# Help!!! - - Euro Basketball



## Peja Vu (Jun 9, 2002)

Does anybody know a place online where you can purchase merchandice from euro league teams
Things like shirts, hats, jerseys, etc.

Any help would be appreciated


----------



## Damian Necronamous (Jun 10, 2002)

*Re: test again*



> Originally posted by *Hedo - - He Do!!! *
> d


Hedo - - He Do!!!...what the hell are you doing? Why did you need to test it?


----------



## (-) 0 † § I-I () † (Jun 11, 2002)

*the first*

time it was okay, but im suspicous that the 2nd was padding. I dunno i could be mistaken. But s,e Eirp;eagie tea,s are cpp; nit jteu wear like rugby jeerzeys


----------



## untitled (Jun 22, 2002)

*Re: the first*



> Originally posted by *(-) 0 † § I-I () † *
> time it was okay, but im suspicous that the 2nd was padding. I dunno i could be mistaken.
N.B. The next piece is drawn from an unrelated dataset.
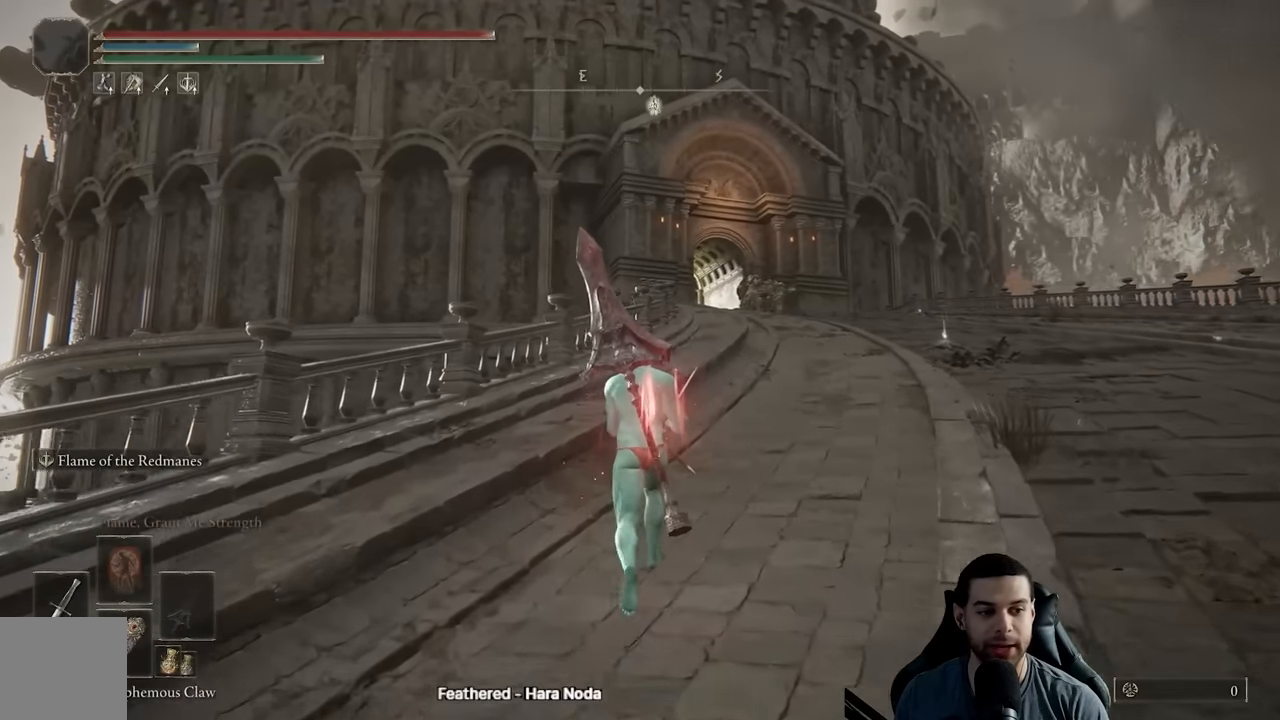
{"buttons": ["B"], "left_stick": "up", "right_stick": "center", "events": []}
But s,e Eirp;eagie tea,s are cpp; nit jteu wear like rugby jeerzeys


don't worry they got deleted...oh well


----------



## (-) 0 † § I-I () † (Jun 11, 2002)

*sounds good*

and the gibirish i wrote was supposed to say some euro jerseys are cool but some look like rugby jerseys.


----------



## untitled (Jun 22, 2002)

*Re: sounds good*



> Originally posted by *(-) 0 † § I-I () † *
> and the gibirish i wrote was supposed to say some euro jerseys are cool but some look like rugby jerseys.


they are lookin like soccer jerseys now too....i mean all the teams are sponsored by a big company in europe or the world somewhere......i mean look at Kinder.....thats just nasty


----------



## Sabonis! (Jan 29, 2009)

Peja Vu said:


> Does anybody know a place online where you can purchase merchandice from euro league teams
> Things like shirts, hats, jerseys, etc.
> 
> Any help would be appreciated


http://www.paoshop.gr/catalog/index.php?language=en&osCsid=ec0857acd7798d76c1934fadf560a56f

http://www.sportarena.gr/index.php?cPath=274

And of course, ebay


----------